▶ Records from a dataset
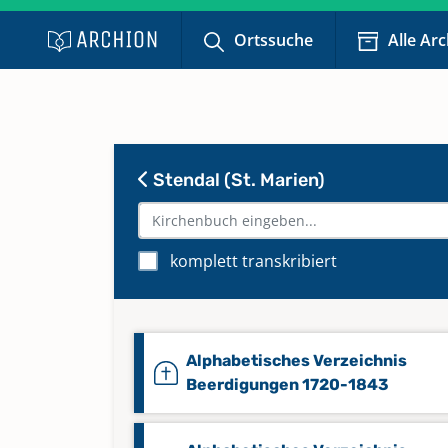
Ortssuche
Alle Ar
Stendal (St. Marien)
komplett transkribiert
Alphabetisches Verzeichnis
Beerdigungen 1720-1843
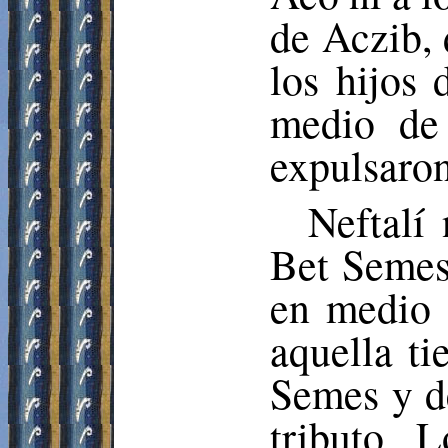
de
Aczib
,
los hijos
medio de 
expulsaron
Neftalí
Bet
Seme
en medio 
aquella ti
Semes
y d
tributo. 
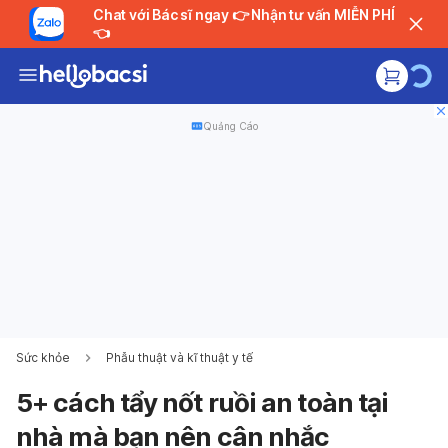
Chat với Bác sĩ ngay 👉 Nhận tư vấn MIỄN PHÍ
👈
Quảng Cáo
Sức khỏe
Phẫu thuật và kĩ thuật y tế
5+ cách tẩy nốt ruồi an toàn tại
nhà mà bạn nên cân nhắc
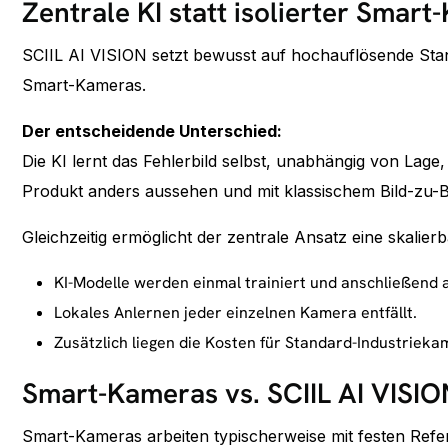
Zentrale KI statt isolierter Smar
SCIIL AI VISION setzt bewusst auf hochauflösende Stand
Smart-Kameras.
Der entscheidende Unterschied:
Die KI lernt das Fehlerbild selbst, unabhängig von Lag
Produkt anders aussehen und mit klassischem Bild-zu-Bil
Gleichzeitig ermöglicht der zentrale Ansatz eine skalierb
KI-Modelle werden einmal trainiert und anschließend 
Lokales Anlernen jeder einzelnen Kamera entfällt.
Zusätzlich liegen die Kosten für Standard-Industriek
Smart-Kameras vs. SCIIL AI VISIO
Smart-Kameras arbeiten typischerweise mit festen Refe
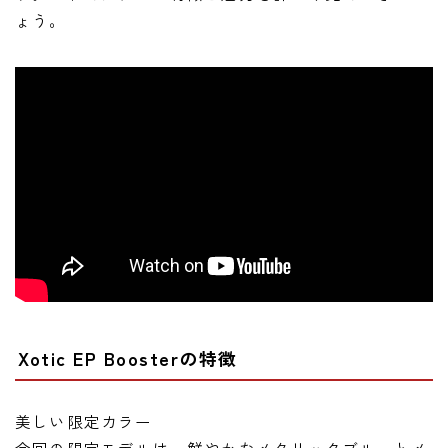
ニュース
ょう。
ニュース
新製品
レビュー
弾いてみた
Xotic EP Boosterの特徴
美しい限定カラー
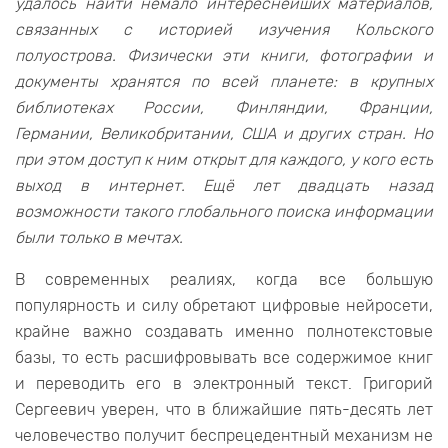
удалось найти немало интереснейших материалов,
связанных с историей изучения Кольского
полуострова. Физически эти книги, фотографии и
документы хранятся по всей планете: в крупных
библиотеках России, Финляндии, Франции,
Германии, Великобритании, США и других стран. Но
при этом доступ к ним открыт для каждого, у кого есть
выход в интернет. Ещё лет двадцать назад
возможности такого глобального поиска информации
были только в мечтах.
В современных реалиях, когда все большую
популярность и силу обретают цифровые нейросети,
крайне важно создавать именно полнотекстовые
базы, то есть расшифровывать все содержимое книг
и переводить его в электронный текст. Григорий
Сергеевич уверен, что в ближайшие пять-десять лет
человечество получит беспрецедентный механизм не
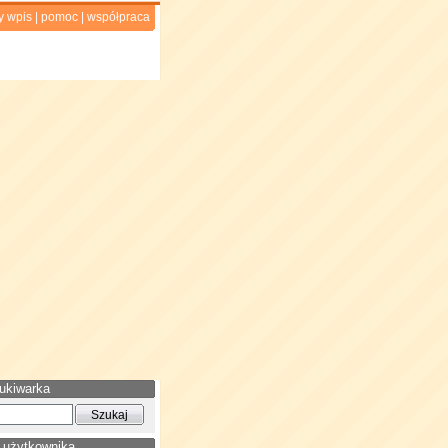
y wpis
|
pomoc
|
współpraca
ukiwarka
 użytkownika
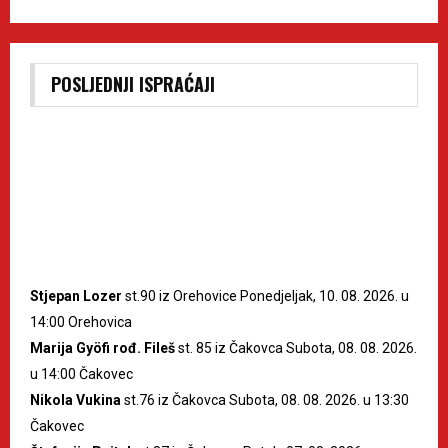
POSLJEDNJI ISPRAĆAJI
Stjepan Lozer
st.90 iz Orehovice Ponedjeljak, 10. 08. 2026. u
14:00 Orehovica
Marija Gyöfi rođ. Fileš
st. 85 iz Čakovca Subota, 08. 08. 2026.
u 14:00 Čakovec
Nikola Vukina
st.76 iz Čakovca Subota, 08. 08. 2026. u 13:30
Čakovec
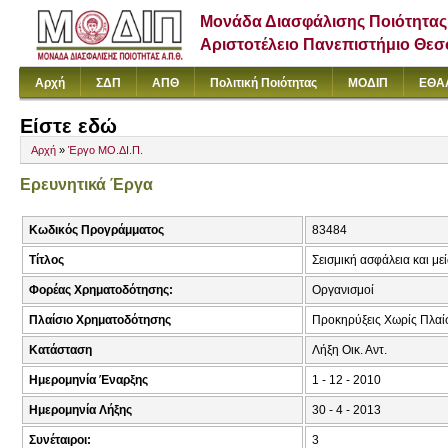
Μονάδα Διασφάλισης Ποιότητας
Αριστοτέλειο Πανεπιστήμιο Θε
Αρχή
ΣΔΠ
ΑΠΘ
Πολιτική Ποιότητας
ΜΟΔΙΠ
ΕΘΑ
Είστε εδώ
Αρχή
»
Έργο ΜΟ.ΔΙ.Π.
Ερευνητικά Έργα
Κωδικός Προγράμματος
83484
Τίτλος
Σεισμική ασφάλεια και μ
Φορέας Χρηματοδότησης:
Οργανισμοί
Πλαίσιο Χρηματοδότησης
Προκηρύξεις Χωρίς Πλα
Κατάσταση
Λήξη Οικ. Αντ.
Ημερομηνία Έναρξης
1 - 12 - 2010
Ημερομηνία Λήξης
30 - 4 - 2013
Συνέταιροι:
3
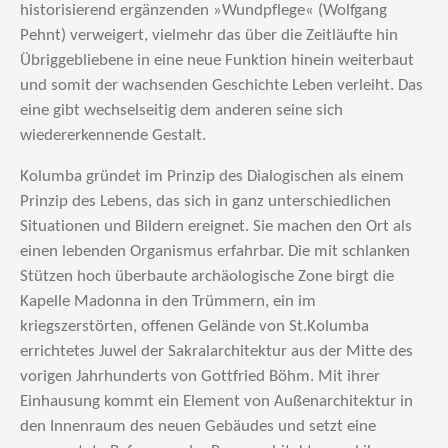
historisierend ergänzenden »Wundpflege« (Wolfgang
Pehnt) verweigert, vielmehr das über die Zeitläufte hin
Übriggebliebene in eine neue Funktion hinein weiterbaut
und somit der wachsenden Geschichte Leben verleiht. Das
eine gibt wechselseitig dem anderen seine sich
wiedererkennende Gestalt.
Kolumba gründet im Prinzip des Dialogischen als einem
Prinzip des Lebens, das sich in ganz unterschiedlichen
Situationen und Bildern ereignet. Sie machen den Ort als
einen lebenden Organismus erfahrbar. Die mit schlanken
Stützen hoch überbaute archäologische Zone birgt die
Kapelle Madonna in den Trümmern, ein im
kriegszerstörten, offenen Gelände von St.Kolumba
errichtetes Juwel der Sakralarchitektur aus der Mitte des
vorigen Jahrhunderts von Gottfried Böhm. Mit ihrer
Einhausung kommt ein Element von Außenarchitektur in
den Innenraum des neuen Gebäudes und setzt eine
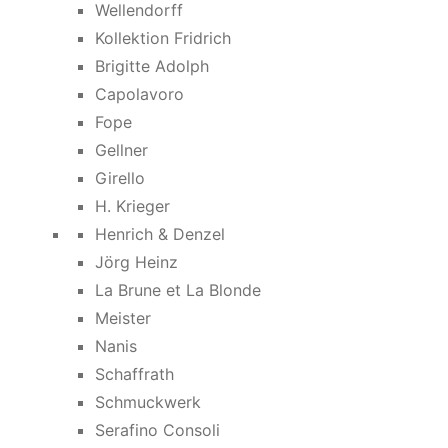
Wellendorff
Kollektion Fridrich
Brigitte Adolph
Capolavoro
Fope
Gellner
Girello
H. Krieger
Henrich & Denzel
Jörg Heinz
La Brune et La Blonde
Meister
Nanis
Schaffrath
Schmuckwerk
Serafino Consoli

▶ What you have to do
Please print the lines above exactly, beginning at the first line of the entries and ending at the line holding "популярность и силу", and leave the pictures out.

▶ Exercise output
Ortssuche
Alle Ar
Stendal (St. Marien)
komplett transkribiert
Alphabetisches Verzeichnis
Beerdigungen 1720-1843
de
Aczib
,
los hijos
medio de 
expulsaron
Neftalí
Bet
Seme
en medio 
aquella ti
Semes
y d
tributo. 
Chat với Bác sĩ ngay 👉 Nhận tư vấn MIỄN PHÍ
👈
Quảng Cáo
Sức khỏe
Phẫu thuật và kĩ thuật y tế
5+ cách tẩy nốt ruồi an toàn tại
nhà mà bạn nên cân nhắc
Zentrale KI statt isolierter Smar
SCIIL AI VISION setzt bewusst auf hochauflösende Stand
Smart-Kameras.
Der entscheidende Unterschied:
Die KI lernt das Fehlerbild selbst, unabhängig von Lag
Produkt anders aussehen und mit klassischem Bild-zu-Bil
Gleichzeitig ermöglicht der zentrale Ansatz eine skalierb
KI-Modelle werden einmal trainiert und anschließend 
Lokales Anlernen jeder einzelnen Kamera entfällt.
Zusätzlich liegen die Kosten für Standard-Industriek
Smart-Kameras vs. SCIIL AI VISIO
Smart-Kameras arbeiten typischerweise mit festen Refe
ニュース
ょう。
ニュース
新製品
レビュー
弾いてみた
Xotic EP Boosterの特徴
美しい限定カラー
удалось найти немало интереснейших материалов,
связанных с историей изучения Кольского
полуострова. Физически эти книги, фотографии и
документы хранятся по всей планете: в крупных
библиотеках России, Финляндии, Франции,
Германии, Великобритании, США и других стран. Но
при этом доступ к ним открыт для каждого, у кого есть
выход в интернет. Ещё лет двадцать назад
возможности такого глобального поиска информации
были только в мечтах.
В современных реалиях, когда все большую
популярность и силу обретают цифровые нейросети,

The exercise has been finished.